Task goal =>
Only the pictures are to be dropped, and the rest of the data should be copied exactly.

(Given records Opens)

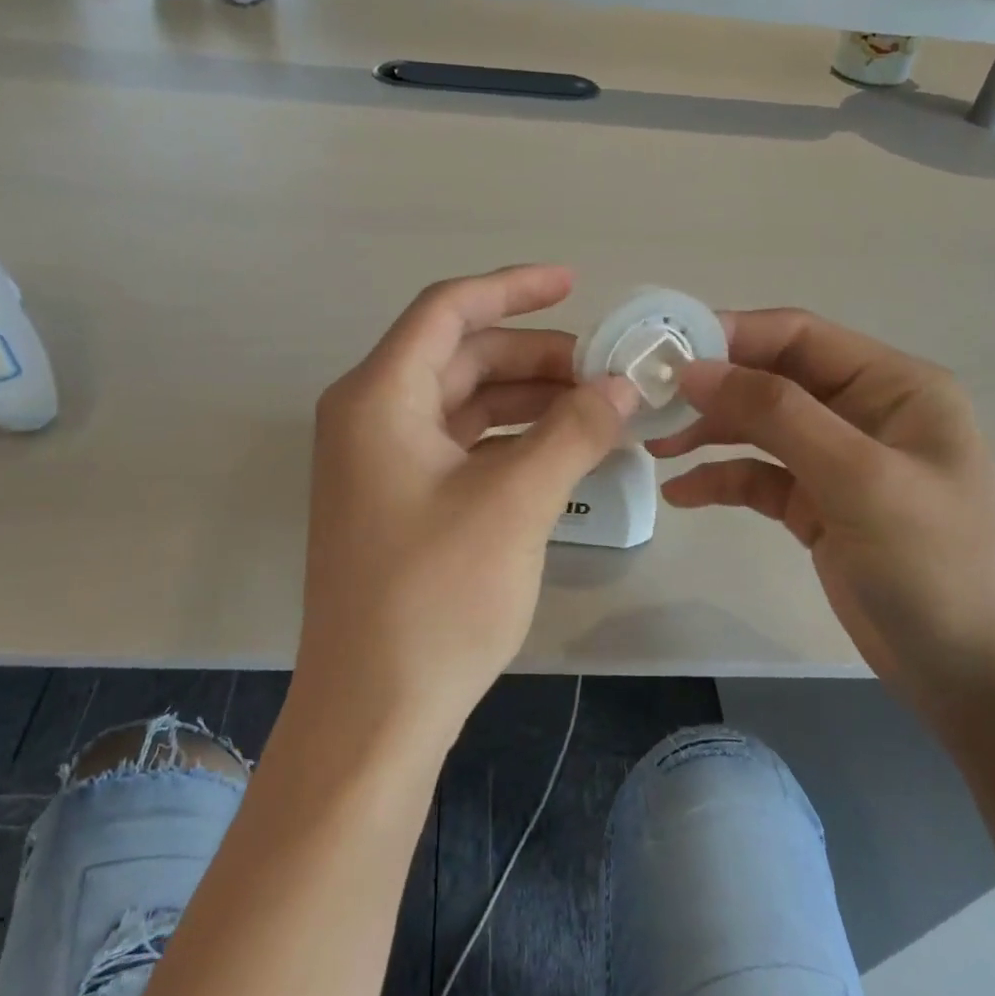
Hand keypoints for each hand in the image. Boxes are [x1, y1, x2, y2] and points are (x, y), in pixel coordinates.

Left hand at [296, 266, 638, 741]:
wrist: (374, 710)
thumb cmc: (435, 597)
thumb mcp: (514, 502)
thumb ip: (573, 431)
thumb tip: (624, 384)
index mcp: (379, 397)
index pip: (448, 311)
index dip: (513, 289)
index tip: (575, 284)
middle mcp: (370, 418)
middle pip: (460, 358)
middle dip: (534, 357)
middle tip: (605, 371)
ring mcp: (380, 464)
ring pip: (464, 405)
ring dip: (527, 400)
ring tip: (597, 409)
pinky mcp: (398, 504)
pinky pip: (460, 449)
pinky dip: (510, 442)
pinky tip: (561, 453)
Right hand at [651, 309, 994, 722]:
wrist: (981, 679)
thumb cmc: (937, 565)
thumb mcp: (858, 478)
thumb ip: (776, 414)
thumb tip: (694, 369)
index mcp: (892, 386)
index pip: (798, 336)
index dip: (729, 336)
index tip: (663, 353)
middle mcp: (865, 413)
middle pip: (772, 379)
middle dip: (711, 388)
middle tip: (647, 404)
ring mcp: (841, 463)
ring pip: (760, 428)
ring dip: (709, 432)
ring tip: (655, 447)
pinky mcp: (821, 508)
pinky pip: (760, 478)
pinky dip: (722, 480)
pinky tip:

(Given records Closes)

Reply =>
Hand keypoints for each hand in the image. Boxes are [x1, y1, x2, y2] and points are (x, y), in pixel coordinates.

Left hand at [296, 266, 638, 741]:
wrist: (374, 710)
thumb cmc: (435, 597)
thumb mcp: (514, 502)
thumb ip: (573, 431)
thumb tip: (624, 384)
index mcp: (379, 397)
index pip: (448, 311)
index dip: (513, 289)
index tip: (575, 284)
middle mcp: (370, 418)
middle pip: (460, 358)
middle dip: (534, 357)
middle tip: (605, 371)
ring mcp: (380, 464)
ring pip: (464, 405)
ring dip: (527, 400)
ring tip: (597, 409)
pinky mcp: (398, 504)
pinky pip: (460, 449)
pinky dip: (510, 442)
pinky tip: (561, 453)
Right hand at [651, 309, 994, 722]:
wrist: (981, 679)
thumb cmc: (937, 565)
thumb mcp: (858, 478)
thumb ip: (776, 414)
thumb tip: (694, 369)
index mcp: (892, 386)
index pip: (798, 336)
index dip: (729, 336)
index tip: (663, 353)
middle mcp: (865, 413)
middle pip: (772, 379)
middle dip: (711, 388)
middle tip: (647, 404)
ring mcp: (841, 463)
ring pip: (760, 428)
ring dip: (709, 432)
ring tip: (655, 447)
pinky mcp: (821, 508)
pinky pip: (760, 478)
pinky dip: (722, 480)
pinky tip:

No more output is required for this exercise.